**WORK INSTRUCTION:** Output exactly the lines between the line that contains "samples were taken" and the last line of the material, counting both.
==*==
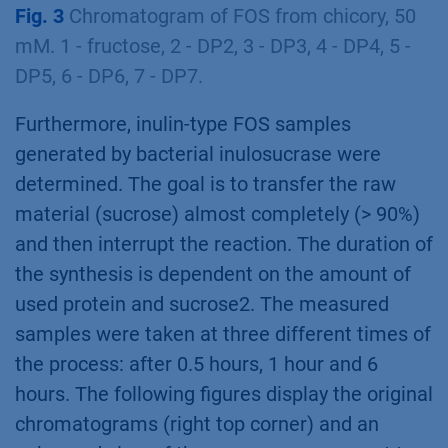
Fig. 3
Chromatogram of FOS from chicory, 50
mM. 1 - fructose, 2 - DP2, 3 - DP3, 4 - DP4, 5 -
DP5, 6 - DP6, 7 - DP7.
Furthermore, inulin-type FOS samples
generated by bacterial inulosucrase were
determined. The goal is to transfer the raw
material (sucrose) almost completely (> 90%)
and then interrupt the reaction. The duration of
the synthesis is dependent on the amount of
used protein and sucrose2. The measured
samples were taken at three different times of
the process: after 0.5 hours, 1 hour and 6
hours. The following figures display the original
chromatograms (right top corner) and an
==*==
**SOLUTION TO THIS PROBLEM:**
samples were taken at three different times of
the process: after 0.5 hours, 1 hour and 6
hours. The following figures display the original
chromatograms (right top corner) and an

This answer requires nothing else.